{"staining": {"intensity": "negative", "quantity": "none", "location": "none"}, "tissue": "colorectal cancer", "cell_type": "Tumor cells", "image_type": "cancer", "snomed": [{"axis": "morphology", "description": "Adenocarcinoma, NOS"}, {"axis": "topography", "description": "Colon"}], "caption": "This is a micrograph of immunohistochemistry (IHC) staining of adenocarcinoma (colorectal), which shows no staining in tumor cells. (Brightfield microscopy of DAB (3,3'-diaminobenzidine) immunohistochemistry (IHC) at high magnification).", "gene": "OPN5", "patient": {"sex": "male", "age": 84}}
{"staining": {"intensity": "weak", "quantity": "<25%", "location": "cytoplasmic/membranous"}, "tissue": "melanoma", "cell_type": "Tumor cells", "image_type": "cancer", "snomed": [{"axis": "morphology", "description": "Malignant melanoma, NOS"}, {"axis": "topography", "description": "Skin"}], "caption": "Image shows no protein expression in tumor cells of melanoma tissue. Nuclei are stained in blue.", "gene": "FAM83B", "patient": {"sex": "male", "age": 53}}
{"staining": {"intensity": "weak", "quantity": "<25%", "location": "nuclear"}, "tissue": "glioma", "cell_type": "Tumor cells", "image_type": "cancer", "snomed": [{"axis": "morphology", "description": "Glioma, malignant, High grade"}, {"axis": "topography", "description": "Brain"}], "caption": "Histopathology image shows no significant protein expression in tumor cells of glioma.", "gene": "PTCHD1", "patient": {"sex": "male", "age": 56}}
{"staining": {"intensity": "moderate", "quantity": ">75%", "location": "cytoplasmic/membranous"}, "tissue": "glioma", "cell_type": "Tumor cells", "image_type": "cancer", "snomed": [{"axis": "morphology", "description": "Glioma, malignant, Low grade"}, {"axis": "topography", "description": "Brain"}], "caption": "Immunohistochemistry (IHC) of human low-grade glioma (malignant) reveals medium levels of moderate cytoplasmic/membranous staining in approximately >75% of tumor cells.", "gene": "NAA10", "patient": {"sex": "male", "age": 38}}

————————

→ Task: Transcribe all of the data so that each line matches the source exactly.

→ Solution below:
{"staining": {"intensity": "negative", "quantity": "none", "location": "none"}, "tissue": "colorectal cancer", "cell_type": "Tumor cells", "image_type": "cancer", "snomed": [{"axis": "morphology", "description": "Adenocarcinoma, NOS"}, {"axis": "topography", "description": "Colon"}], "caption": "This is a micrograph of immunohistochemistry (IHC) staining of adenocarcinoma (colorectal), which shows no staining in tumor cells. (Brightfield microscopy of DAB (3,3'-diaminobenzidine) immunohistochemistry (IHC) at high magnification).", "gene": "OPN5", "patient": {"sex": "male", "age": 84}}
{"staining": {"intensity": "weak", "quantity": "<25%", "location": "cytoplasmic/membranous"}, "tissue": "melanoma", "cell_type": "Tumor cells", "image_type": "cancer", "snomed": [{"axis": "morphology", "description": "Malignant melanoma, NOS"}, {"axis": "topography", "description": "Skin"}], "caption": "Image shows no protein expression in tumor cells of melanoma tissue. Nuclei are stained in blue.", "gene": "FAM83B", "patient": {"sex": "male", "age": 53}}
{"staining": {"intensity": "weak", "quantity": "<25%", "location": "nuclear"}, "tissue": "glioma", "cell_type": "Tumor cells", "image_type": "cancer", "snomed": [{"axis": "morphology", "description": "Glioma, malignant, High grade"}, {"axis": "topography", "description": "Brain"}], "caption": "Histopathology image shows no significant protein expression in tumor cells of glioma.", "gene": "PTCHD1", "patient": {"sex": "male", "age": 56}}
{"staining": {"intensity": "moderate", "quantity": ">75%", "location": "cytoplasmic/membranous"}, "tissue": "glioma", "cell_type": "Tumor cells", "image_type": "cancer", "snomed": [{"axis": "morphology", "description": "Glioma, malignant, Low grade"}, {"axis": "topography", "description": "Brain"}], "caption": "Immunohistochemistry (IHC) of human low-grade glioma (malignant) reveals medium levels of moderate cytoplasmic/membranous staining in approximately >75% of tumor cells.", "gene": "NAA10", "patient": {"sex": "male", "age": 38}}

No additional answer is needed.